====== DATASET RECORDS
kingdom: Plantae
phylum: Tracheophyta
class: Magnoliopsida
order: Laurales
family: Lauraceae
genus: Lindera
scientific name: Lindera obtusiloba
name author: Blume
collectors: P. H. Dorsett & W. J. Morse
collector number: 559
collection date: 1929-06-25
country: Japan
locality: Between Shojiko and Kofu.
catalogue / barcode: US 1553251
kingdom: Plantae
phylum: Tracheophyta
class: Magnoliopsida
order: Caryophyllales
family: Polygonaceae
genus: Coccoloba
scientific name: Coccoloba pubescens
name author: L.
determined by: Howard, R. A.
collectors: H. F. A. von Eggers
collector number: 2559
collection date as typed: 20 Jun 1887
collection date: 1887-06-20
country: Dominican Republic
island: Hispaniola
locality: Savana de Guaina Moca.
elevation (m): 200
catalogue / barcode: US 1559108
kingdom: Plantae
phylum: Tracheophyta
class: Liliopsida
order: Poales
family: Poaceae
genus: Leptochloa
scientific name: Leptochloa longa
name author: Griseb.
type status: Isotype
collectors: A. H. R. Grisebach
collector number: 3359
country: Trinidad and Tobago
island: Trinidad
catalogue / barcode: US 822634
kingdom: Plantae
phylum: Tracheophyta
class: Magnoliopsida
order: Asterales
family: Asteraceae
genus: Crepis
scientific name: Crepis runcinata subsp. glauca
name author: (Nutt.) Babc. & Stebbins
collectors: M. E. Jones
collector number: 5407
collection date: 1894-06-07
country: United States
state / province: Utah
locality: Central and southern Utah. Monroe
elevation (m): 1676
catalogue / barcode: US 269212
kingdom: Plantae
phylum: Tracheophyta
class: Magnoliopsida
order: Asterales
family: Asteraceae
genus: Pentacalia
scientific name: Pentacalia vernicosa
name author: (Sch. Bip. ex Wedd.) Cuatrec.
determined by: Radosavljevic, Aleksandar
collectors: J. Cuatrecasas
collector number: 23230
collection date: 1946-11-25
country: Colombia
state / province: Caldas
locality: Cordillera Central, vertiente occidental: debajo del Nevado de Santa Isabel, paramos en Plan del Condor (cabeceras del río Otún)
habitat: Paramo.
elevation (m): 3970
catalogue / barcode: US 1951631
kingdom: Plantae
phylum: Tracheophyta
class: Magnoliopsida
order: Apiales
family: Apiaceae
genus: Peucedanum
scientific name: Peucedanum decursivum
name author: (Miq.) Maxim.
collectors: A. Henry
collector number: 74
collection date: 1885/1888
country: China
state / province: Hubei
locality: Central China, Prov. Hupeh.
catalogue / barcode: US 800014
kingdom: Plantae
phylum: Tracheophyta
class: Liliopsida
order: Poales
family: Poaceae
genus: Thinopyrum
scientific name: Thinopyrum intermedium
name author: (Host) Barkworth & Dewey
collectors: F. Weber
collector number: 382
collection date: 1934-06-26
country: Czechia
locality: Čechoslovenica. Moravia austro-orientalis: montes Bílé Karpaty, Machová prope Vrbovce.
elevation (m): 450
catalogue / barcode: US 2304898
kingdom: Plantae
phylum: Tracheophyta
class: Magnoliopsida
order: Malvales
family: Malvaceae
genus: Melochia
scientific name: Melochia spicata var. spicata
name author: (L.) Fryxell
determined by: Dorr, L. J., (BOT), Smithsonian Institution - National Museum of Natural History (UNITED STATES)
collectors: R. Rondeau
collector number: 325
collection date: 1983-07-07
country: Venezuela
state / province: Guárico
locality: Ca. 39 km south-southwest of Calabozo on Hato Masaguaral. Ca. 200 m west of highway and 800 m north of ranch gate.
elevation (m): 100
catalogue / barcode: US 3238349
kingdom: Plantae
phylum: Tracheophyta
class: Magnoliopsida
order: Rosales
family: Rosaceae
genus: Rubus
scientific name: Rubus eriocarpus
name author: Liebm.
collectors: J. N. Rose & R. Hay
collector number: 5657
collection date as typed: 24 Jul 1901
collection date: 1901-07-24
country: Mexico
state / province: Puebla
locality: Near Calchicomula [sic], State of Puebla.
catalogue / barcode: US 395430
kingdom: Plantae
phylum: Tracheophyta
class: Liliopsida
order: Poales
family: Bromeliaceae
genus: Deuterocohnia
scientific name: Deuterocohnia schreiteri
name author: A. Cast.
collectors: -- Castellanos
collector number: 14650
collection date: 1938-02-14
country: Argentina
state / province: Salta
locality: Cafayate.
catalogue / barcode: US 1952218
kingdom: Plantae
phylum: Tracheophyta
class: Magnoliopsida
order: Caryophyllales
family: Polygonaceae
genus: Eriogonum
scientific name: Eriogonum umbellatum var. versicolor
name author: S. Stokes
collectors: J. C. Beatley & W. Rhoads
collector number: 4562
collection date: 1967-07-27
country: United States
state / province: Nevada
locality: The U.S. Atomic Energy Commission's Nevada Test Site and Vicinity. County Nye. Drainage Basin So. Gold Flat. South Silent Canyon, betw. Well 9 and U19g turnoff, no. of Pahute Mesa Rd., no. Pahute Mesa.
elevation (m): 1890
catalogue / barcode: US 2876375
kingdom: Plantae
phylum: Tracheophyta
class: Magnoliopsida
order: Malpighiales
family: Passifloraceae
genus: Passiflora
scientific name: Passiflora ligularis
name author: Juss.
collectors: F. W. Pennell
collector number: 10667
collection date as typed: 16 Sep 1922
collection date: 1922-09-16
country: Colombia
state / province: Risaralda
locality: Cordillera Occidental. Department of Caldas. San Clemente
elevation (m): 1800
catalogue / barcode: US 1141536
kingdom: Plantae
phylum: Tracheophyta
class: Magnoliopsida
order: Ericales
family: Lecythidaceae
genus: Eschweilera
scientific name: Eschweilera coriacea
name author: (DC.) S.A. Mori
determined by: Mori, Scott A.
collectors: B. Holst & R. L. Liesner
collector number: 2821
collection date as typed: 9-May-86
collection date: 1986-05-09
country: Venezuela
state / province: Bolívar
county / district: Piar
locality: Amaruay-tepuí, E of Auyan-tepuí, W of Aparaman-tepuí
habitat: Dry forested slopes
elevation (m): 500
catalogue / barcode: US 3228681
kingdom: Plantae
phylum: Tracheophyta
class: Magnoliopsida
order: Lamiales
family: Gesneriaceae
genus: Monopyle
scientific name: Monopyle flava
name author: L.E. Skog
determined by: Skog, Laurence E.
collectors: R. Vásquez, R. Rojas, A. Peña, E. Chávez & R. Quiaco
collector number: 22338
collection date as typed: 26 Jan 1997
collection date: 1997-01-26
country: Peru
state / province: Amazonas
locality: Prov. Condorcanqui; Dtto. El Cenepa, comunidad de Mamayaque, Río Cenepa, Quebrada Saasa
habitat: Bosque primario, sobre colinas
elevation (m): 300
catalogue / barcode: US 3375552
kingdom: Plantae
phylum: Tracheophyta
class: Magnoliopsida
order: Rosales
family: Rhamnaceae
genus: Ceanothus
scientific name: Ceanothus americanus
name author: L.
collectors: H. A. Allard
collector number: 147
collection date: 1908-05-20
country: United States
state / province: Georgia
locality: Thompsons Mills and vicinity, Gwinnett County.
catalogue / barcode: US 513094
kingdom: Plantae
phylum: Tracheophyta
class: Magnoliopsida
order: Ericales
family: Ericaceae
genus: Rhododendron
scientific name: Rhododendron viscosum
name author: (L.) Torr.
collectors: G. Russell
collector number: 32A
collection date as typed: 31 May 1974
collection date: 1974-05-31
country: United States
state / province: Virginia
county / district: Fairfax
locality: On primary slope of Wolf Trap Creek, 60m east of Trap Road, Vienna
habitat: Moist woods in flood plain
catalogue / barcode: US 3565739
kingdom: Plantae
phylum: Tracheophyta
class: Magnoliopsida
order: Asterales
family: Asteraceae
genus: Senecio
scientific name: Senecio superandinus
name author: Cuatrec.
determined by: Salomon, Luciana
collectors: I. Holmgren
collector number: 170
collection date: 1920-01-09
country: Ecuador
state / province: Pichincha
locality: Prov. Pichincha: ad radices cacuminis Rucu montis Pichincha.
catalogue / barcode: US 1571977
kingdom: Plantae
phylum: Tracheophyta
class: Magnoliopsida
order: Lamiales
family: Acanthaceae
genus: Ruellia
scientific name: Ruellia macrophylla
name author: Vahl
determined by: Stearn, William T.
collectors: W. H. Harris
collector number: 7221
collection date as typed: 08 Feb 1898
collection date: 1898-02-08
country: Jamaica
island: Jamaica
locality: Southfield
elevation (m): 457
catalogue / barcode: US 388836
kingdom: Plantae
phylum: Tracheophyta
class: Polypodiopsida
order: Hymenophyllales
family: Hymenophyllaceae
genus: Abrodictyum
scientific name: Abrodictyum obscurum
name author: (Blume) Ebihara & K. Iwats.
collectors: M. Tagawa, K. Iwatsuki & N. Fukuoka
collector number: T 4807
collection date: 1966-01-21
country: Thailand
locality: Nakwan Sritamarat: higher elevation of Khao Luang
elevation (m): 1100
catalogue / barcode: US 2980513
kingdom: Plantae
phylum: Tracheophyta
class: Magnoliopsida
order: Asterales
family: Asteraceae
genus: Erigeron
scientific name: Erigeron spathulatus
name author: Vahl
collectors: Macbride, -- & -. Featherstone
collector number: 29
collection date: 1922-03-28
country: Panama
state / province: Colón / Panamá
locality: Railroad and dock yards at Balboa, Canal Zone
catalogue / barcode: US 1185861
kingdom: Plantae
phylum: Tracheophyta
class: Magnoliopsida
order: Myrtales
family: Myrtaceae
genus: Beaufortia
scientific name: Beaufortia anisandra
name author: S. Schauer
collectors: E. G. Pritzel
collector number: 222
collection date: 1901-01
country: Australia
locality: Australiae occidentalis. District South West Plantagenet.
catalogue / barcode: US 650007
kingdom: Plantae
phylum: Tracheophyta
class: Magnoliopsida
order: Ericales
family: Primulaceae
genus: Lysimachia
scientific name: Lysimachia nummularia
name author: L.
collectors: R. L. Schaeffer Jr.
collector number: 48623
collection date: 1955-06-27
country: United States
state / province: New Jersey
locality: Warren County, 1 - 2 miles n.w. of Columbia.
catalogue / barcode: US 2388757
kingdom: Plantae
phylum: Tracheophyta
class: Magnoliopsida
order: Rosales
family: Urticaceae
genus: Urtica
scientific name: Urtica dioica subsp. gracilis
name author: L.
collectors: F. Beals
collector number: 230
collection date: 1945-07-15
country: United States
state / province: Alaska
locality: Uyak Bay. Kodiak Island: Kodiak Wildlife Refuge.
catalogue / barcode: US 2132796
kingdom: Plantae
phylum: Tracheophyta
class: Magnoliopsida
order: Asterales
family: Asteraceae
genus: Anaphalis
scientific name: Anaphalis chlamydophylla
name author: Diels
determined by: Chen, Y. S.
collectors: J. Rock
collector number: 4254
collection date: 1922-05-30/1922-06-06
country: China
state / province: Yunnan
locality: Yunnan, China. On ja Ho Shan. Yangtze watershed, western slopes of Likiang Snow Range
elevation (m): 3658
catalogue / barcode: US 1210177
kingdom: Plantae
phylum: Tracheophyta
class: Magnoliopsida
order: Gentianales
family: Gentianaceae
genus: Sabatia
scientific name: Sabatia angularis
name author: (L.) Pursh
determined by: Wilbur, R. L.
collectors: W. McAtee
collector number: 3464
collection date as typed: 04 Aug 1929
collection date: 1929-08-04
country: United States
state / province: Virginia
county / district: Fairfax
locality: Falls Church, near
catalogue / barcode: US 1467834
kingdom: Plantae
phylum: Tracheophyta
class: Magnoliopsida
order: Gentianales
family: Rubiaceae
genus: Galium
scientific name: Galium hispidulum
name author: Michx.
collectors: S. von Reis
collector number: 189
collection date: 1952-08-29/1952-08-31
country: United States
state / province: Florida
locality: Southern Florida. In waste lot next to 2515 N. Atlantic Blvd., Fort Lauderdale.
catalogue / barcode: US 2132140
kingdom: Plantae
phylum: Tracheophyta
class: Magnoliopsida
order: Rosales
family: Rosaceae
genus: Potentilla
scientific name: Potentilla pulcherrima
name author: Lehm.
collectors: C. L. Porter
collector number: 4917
============
*SET TASK:*
Copy the records character for character, beginning at their first line and continuing through the line containing "country: Japan", inclusive.

*RESULT:*
kingdom: Plantae
phylum: Tracheophyta
class: Magnoliopsida
order: Laurales
family: Lauraceae
genus: Lindera
scientific name: Lindera obtusiloba
name author: Blume
collectors: P. H. Dorsett & W. J. Morse
collector number: 559
collection date: 1929-06-25
country: Japan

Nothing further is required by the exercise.